Diets are a more problematic remedy. One, called DASH, has been shown to lower blood pressure by as much as 11 points. But even though it sounds fairly simple — it features fruits, vegetables, whole grains and low-fat dairy — the meal plan can be hard to follow without the help of a dietitian.
For most people, a typical low-salt diet does not alter blood pressure very much. Reducing sodium might help if you can manage to get it to extremely low levels.
“The jury is still out on the value of a very aggressive sodium reduction,” Dr. Townsend said. “It is very hard to achieve, and the magnitude of the blood pressure effect depends a lot on whom you query.”
Finally: exercise. (You knew this was coming.) Aerobic exercise for 90 to 150 minutes a week can lead to a drop of 5 to 8 points in people with high blood pressure. But if patients stop the program, the benefit disappears.
I hate dieting and exercise. What about the drugs?
There are five main first-line therapies. Most patients tolerate them well, and they often can be combined for an additive effect.
* Diuretics reduce sodium levels in the blood and decrease blood volume. The most worrisome side effect is a sodium level that is too low. (Older, thin women are at the greatest risk.) Patients taking the more potent diuretic, chlorthalidone, should have regular lab tests to check sodium levels.
* ACE inhibitors relax blood vessels. In about 10 percent of patients, the drugs cause a dry cough or high blood levels of potassium, which can be dangerous.
* Angiotensin II receptor blockers, or ARBs, also relax blood vessels, but by a different mechanism. They, too, can lead to high potassium levels, detectable with blood tests. Patients taking ACE inhibitors and ARBs might want to talk to their doctors about whether a salt substitute is advisable, since many brands contain potassium.
* Non-dihydropyridine calcium channel blockers act on blood vessels, too, by still another mechanism. In some patients, the drugs can cause constipation, and in rare instances they can alter electrical conduction in the heart. If the effect is not picked up, the upper part of the heart can start to beat independently from the lower part.

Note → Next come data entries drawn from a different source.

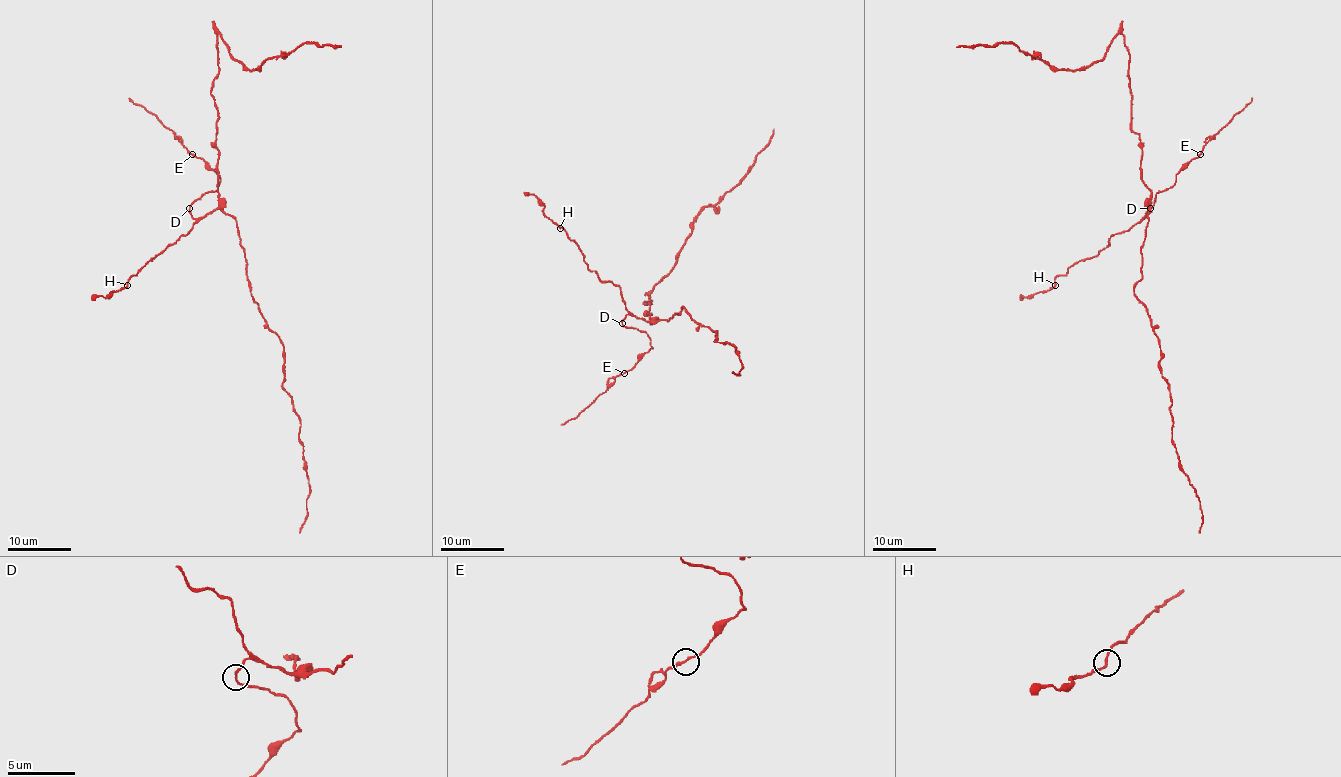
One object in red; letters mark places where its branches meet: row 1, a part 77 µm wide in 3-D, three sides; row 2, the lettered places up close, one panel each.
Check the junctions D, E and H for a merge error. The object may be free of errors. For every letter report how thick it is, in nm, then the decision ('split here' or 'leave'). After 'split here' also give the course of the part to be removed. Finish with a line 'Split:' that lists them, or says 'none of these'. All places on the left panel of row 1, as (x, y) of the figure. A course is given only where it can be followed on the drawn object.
D: calibre 150 nm; leave
E: calibre 160 nm; leave
H: calibre 150 nm; leave
Split: none of these

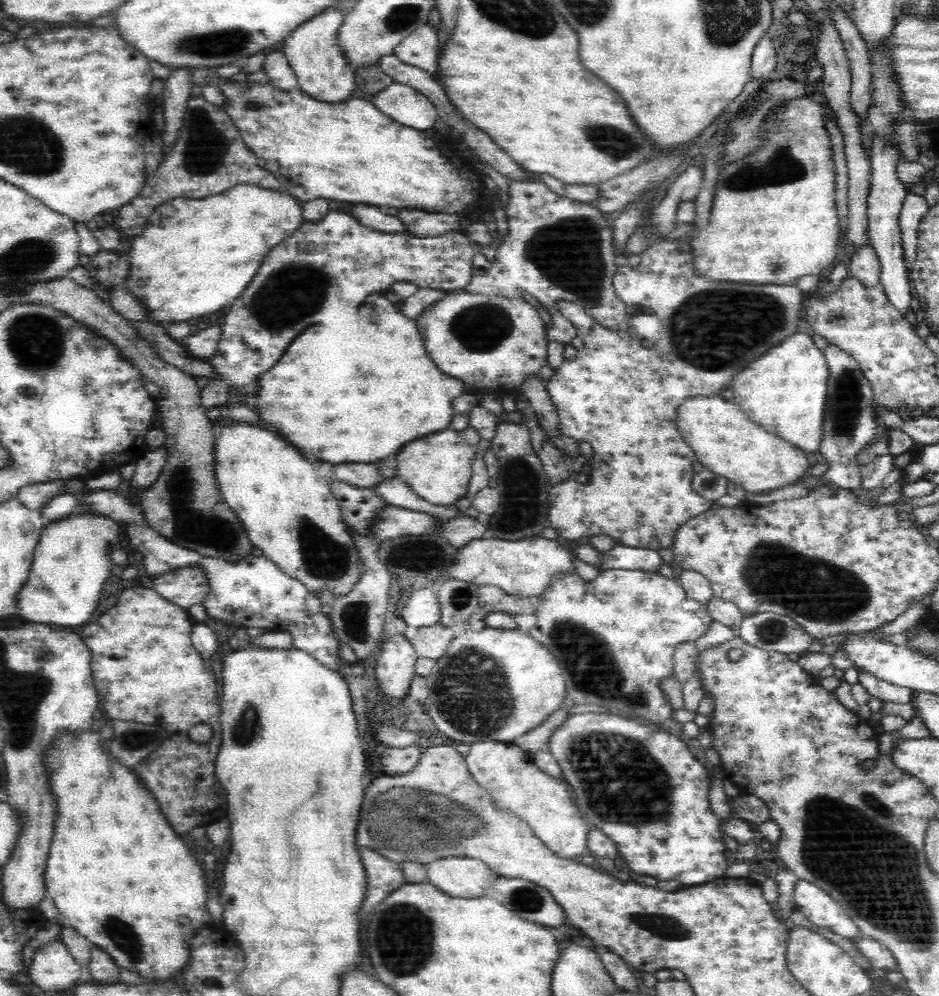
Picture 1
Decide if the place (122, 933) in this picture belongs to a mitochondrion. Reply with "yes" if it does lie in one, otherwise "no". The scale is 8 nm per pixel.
yes

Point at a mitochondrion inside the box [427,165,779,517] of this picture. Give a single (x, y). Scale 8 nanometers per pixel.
(567, 251)

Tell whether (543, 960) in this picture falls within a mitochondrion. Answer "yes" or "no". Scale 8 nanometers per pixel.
no

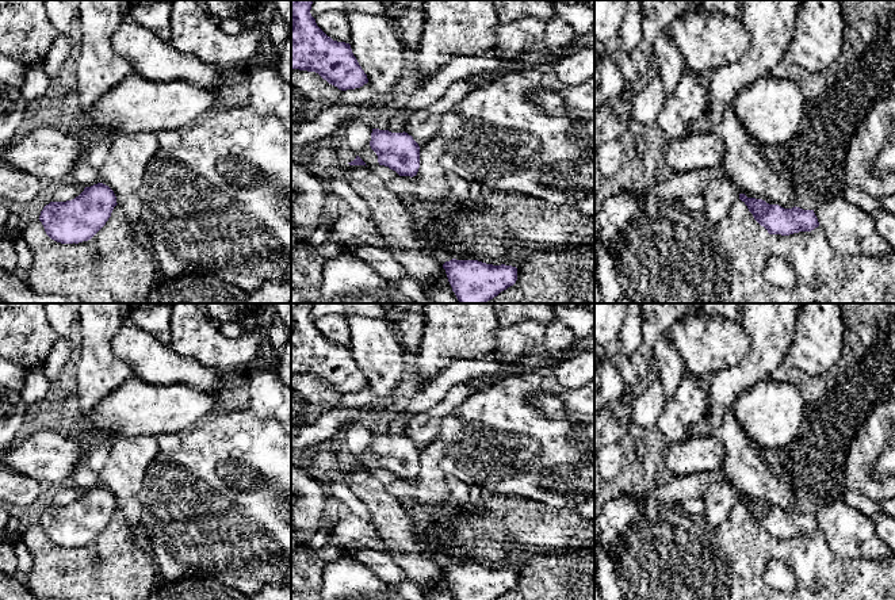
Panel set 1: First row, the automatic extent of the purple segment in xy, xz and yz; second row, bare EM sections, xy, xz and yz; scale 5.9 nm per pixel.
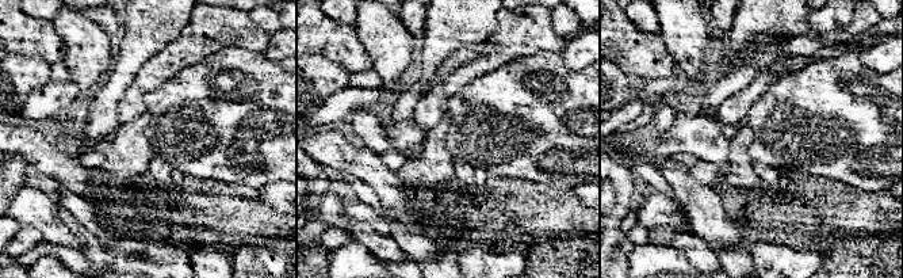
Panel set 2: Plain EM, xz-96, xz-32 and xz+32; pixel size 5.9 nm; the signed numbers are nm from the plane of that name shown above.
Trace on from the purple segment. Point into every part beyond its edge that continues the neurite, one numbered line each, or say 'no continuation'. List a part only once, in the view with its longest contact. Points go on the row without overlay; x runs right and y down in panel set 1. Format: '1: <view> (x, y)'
no continuation

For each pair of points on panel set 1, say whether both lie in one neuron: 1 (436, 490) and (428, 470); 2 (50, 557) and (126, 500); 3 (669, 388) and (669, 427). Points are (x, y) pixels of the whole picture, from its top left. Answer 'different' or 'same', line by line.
1: same
2: different
3: different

* Dihydropyridine calcium channel blockers prevent blood vessel constriction, but in 5 to 10 percent of patients can cause constipation and mildly swollen hands and feet.
What if drugs don’t work?
People with drug-resistant hypertension tend to fall into two categories, Dr. Townsend said. The first group: people who simply are not taking their drugs. That’s as many as one in four patients.
The second group, about 3 to 5 percent of people with high blood pressure, just does not respond to some medications or has such severe side effects that patients cannot tolerate them.
If his patients are at high risk for heart disease — they are smokers or have diabetes, for example — Dr. Townsend often asks them to pick the blood pressure drug they dislike the least or to enroll in a clinical trial testing an experimental alternative.
“If we don’t do anything for these people, we know they will be in trouble,” he said.